Problem to work on: Return the records below unchanged, from the line that contains "Official record. Field: current (A)." through the line that contains "Taken as: 8.8", including both of those lines. Leave out the pictures.

The data:

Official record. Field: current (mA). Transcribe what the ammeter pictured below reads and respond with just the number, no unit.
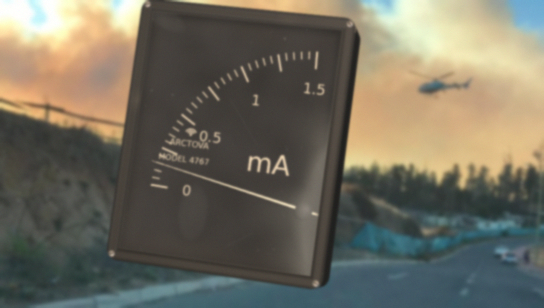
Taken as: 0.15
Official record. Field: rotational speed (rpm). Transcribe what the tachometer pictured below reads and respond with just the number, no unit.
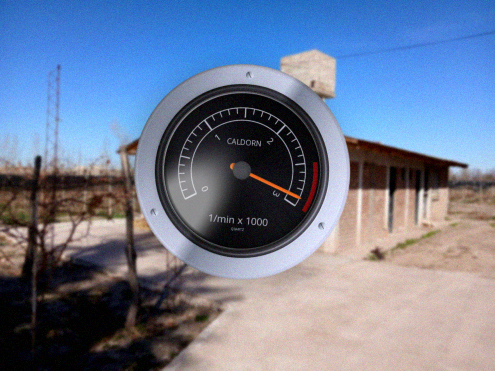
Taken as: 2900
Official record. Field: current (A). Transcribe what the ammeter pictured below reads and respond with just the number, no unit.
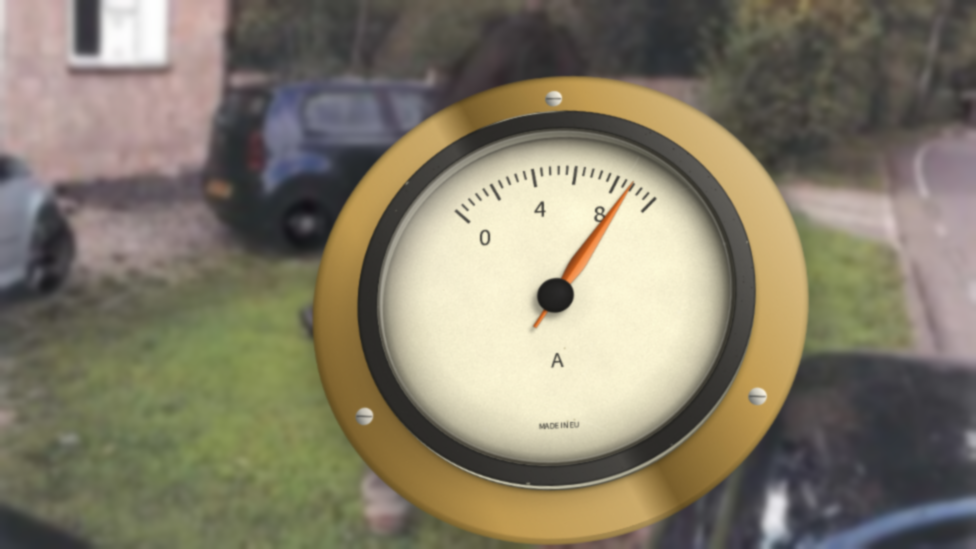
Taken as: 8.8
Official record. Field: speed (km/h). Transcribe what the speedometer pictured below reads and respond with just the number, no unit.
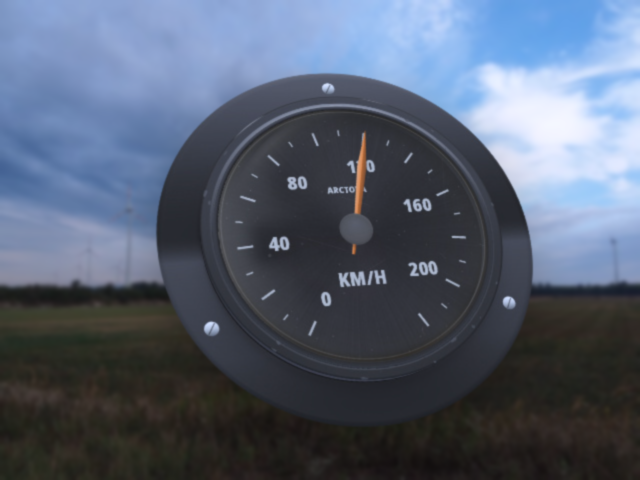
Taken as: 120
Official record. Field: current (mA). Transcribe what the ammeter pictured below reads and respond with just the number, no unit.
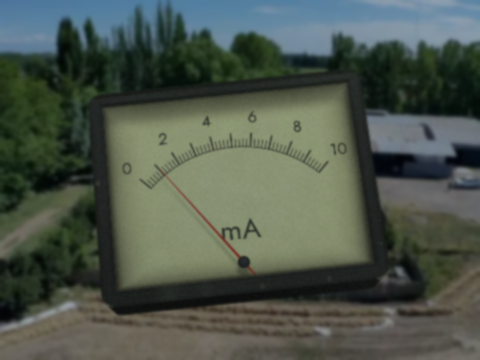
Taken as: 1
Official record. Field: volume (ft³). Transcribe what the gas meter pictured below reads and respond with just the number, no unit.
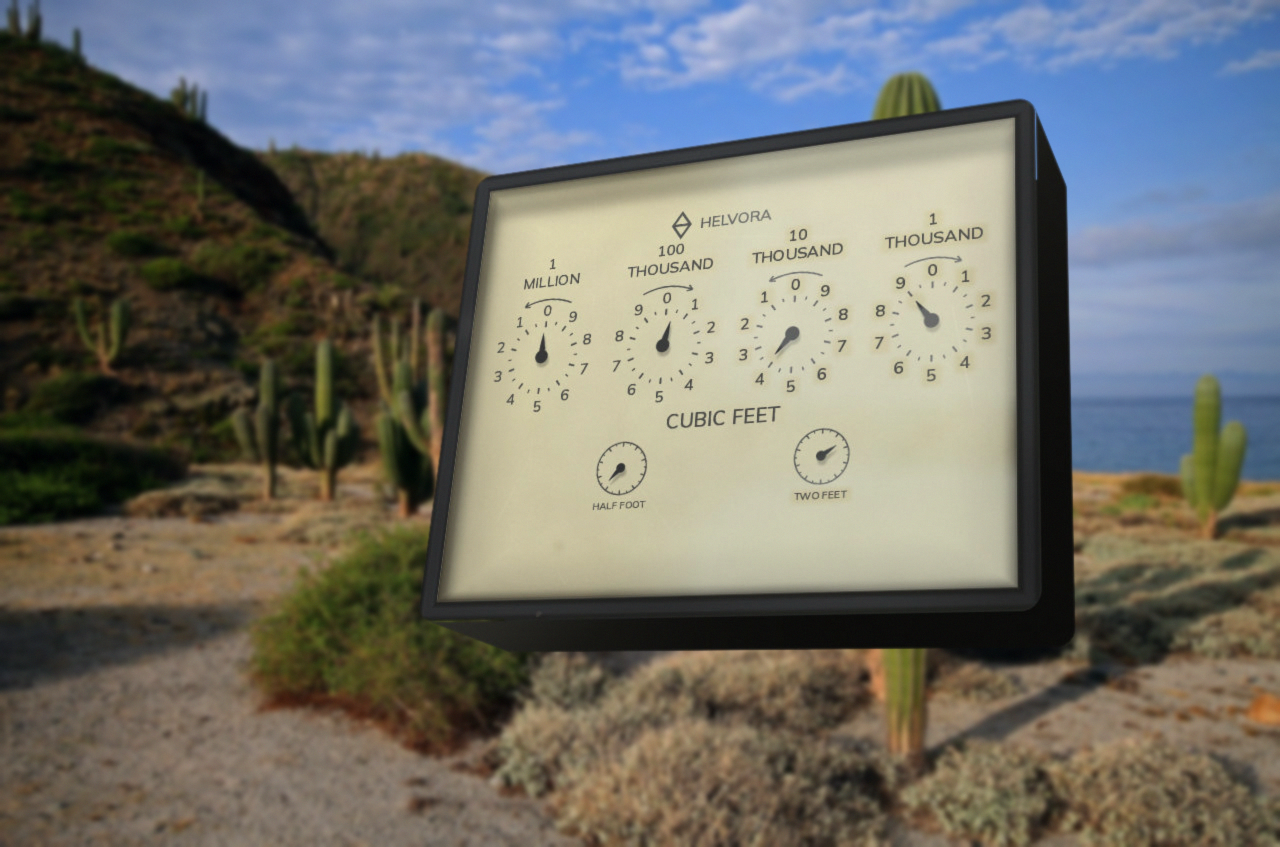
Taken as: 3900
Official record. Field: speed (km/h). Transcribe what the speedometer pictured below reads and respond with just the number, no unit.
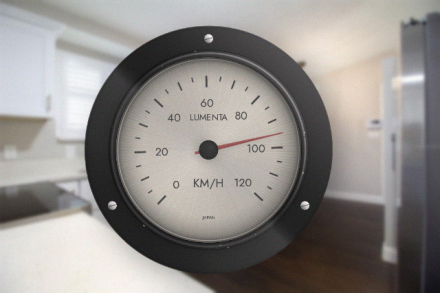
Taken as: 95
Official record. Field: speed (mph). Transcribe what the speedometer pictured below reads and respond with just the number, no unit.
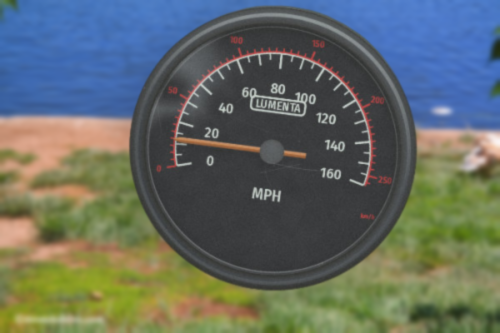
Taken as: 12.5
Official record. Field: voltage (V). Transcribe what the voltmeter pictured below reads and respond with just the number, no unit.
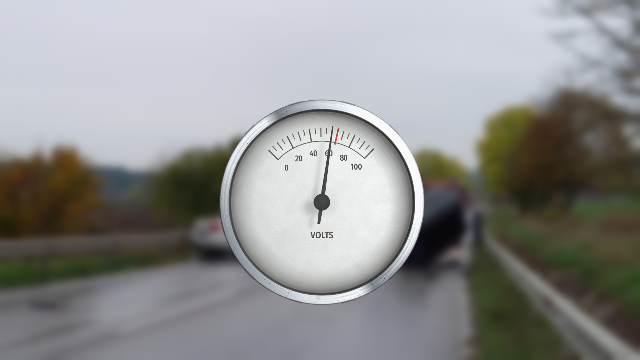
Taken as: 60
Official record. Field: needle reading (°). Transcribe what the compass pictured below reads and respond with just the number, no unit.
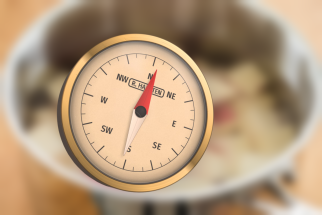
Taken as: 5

Exercise result:
Official record. Field: current (A). Transcribe what the ammeter pictured below reads and respond with just the number, no unit.
Taken as: 8.8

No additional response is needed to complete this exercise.